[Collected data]
◇ ◇ ◇
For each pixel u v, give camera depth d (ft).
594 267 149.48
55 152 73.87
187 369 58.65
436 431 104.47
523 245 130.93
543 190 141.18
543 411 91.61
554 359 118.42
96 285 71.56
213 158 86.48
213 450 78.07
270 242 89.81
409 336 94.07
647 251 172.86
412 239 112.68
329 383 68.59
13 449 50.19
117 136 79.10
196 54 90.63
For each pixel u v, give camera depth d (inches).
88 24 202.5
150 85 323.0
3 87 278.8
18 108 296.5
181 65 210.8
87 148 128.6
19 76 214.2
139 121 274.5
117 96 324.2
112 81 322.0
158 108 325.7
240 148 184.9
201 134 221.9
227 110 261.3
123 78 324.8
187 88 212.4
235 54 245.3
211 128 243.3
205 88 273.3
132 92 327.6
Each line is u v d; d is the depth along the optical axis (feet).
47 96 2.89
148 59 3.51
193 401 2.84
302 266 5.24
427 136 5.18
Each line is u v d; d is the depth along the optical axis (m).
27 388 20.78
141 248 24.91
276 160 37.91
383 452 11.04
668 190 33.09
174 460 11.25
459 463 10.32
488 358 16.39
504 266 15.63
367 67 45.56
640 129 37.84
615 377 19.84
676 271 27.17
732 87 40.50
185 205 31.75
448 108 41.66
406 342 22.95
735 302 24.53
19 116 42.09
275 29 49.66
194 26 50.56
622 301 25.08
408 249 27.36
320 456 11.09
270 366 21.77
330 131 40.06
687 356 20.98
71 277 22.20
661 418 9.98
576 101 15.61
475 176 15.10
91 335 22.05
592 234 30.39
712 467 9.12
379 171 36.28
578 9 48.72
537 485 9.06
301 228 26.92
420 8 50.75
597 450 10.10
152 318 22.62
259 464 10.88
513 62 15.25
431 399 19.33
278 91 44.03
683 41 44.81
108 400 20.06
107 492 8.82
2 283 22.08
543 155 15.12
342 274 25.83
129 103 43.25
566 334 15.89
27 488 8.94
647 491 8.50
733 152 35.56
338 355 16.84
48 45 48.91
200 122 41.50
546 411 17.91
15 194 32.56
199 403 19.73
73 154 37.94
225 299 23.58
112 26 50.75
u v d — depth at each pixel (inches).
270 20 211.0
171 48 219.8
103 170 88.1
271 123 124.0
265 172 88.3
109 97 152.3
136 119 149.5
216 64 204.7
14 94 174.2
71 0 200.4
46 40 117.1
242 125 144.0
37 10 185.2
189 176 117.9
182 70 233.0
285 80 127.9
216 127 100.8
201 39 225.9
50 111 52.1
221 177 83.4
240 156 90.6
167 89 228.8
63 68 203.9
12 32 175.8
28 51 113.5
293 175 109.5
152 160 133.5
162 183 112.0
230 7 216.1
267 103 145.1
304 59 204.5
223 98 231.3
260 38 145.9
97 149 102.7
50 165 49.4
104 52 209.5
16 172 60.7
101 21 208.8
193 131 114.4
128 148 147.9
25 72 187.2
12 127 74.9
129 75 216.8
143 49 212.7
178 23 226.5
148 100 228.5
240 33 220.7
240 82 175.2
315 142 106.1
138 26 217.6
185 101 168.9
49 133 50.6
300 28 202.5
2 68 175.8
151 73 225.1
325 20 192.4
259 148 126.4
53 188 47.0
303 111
◇ ◇ ◇
Find the word "give" in the entries above, then copy each line that holds it.

**PROBLEM SOLUTION**:
For each pixel u v, give camera depth d (ft).
For each pixel u v, give camera depth d (inches).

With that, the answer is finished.